Rice has even bigger dreams for that program. Blueprints have been drawn up
for a $7 million campus that would provide comprehensive adolescent care,
including a residential treatment facility. But that dream depends on
finding funding, she says, although she hopes it can be up and running in
about two years.
Gibson calls it a great idea.
"We continue to need residential care for adults," she said, "but we also
need it for youths."
Future plans also call for incorporating Alcoholics Anonymous, Rice says,
along with a 12-step program for teens, programs for family members,
developing a relationship with faith-based organizations, and an employee
assistance program for Upstate businesses. Another goal is to get
recovering clients back into the workforce.

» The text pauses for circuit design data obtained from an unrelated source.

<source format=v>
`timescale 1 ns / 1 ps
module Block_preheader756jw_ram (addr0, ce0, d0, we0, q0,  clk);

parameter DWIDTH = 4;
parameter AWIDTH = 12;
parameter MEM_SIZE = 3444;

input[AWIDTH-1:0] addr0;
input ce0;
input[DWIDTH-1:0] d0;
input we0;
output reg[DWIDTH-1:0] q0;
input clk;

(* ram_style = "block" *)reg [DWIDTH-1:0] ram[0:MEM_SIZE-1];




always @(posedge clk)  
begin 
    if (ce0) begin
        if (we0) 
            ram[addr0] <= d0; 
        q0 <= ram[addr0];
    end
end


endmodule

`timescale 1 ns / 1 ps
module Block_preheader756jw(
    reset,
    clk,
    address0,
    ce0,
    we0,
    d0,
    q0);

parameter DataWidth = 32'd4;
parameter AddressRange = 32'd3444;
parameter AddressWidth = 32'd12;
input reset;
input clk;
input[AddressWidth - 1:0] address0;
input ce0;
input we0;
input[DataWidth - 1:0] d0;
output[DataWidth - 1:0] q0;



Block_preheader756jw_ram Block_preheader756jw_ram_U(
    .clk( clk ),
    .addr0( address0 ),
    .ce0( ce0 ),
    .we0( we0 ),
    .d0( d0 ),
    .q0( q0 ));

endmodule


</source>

"It's critical when people stop using drugs and alcohol that they replace
it with something else," Rice said, "and we hope to replace it with AA and
work or school."
The treatment philosophy also has been revamped, says Doud, to focus on
helping clients deal with the emotions that led them to drugs and alcohol.
Towner says that's what helped him face the demons that made him down a
quart of vodka on his lunch break, that brought him to the emergency room
drunk, and finally led to his accident and DUI. He'd tried to quit drinking
by himself, but eventually took up the bottle again.

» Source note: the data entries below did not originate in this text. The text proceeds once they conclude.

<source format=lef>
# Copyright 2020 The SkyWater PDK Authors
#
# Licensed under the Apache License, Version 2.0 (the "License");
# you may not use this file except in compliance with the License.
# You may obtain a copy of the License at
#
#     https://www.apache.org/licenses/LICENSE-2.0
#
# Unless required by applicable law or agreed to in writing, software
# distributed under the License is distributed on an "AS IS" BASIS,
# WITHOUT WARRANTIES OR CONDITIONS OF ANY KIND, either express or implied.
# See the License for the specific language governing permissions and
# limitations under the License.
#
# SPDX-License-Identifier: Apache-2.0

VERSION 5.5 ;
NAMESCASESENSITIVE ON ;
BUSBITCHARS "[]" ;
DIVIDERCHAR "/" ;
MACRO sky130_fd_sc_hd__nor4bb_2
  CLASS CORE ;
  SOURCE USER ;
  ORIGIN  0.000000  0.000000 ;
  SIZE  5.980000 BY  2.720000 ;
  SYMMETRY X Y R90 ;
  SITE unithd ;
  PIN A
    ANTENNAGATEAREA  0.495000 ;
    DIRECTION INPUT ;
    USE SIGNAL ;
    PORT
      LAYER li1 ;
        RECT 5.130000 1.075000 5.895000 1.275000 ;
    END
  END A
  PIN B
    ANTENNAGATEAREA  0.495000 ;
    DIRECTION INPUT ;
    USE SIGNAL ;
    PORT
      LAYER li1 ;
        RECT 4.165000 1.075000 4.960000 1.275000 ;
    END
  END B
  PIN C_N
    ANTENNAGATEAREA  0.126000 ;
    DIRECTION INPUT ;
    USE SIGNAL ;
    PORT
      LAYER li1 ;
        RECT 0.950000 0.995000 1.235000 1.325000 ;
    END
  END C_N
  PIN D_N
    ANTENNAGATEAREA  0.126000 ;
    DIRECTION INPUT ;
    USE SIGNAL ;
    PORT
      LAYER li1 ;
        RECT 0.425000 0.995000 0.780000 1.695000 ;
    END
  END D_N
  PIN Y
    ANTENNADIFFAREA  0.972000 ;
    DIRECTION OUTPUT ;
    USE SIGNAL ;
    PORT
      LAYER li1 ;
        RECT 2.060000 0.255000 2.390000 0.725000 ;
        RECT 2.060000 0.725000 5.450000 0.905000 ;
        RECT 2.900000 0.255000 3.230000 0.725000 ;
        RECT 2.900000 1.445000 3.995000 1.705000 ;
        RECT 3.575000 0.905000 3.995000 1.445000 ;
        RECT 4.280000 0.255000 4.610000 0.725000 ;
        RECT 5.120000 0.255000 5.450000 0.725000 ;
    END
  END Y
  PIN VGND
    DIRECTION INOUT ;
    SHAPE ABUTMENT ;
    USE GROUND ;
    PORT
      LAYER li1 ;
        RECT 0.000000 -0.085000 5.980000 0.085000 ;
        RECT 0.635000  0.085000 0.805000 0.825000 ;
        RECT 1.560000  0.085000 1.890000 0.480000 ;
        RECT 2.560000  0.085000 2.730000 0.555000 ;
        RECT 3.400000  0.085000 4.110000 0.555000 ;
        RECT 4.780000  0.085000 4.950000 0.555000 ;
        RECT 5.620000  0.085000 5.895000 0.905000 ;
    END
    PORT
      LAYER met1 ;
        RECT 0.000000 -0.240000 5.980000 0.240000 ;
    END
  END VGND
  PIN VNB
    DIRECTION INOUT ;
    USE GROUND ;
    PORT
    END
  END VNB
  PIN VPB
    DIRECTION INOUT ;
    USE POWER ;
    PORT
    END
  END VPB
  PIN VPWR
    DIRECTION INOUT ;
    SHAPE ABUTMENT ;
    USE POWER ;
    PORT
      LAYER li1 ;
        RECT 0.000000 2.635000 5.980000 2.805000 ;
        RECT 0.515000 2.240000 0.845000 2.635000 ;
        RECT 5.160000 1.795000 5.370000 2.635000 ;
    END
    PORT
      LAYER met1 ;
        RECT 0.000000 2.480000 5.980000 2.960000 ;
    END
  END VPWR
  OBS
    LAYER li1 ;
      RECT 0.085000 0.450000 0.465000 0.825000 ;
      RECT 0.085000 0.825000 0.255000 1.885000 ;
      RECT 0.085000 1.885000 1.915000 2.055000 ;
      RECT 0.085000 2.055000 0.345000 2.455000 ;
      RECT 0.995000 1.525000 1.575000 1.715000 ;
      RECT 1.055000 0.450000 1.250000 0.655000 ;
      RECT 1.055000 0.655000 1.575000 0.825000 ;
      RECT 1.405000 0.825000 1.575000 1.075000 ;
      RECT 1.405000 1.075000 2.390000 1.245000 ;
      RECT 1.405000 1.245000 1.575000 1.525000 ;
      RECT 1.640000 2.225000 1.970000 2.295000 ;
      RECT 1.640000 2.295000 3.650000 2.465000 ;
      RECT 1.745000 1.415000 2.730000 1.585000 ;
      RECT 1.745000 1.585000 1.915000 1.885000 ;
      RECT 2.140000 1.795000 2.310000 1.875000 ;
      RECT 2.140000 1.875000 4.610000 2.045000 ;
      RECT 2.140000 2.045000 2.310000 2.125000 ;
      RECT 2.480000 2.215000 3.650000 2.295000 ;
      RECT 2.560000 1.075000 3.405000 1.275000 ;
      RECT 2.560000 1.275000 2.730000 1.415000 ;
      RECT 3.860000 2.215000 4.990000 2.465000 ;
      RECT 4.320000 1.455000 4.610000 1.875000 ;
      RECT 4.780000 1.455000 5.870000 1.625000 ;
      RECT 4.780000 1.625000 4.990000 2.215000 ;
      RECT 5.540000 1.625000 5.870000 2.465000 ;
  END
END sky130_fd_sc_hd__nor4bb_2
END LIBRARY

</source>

"I was focusing on not drinking. But they focused on why I was drinking,"
he said. "They helped me identify feelings I had inside me that I had no
idea about. You drink those feelings down. But I wasn't getting rid of them."
Treatment, he says, was like going through layers of an onion to reach the
core problem. And for him, he says, it's made the difference between life
and death. Now he volunteers at the YMCA, attends church regularly, and
hopes he can save the career he worked so hard for.
"I put a big black mark on my career because of this," said Towner, who
graduated from nursing school last December and now must appear before the
state board of nursing before taking his exams.
"I'm hoping they'll see me for who I am now," he adds. "That that's who I
was, but realize that I'm recovering. That with the right treatment, you
can come out on top of things."
Wanda Baker, a member of the nursing faculty at Greenville Technical
College, says Towner was an excellent student who successfully navigated a
stressful and demanding curriculum.
"If he made it through that," she says, "he's got some promising attributes."
Rice says she hopes the changes at The Phoenix will help change public
attitudes about the organization and encourage more people with drug and
alcohol abuse problems to seek treatment.
"Attitudes play into the fact that there are so few services here, and the
public perception of us was horrible," says Rice. "We are finally going to
be the commission that people need and want."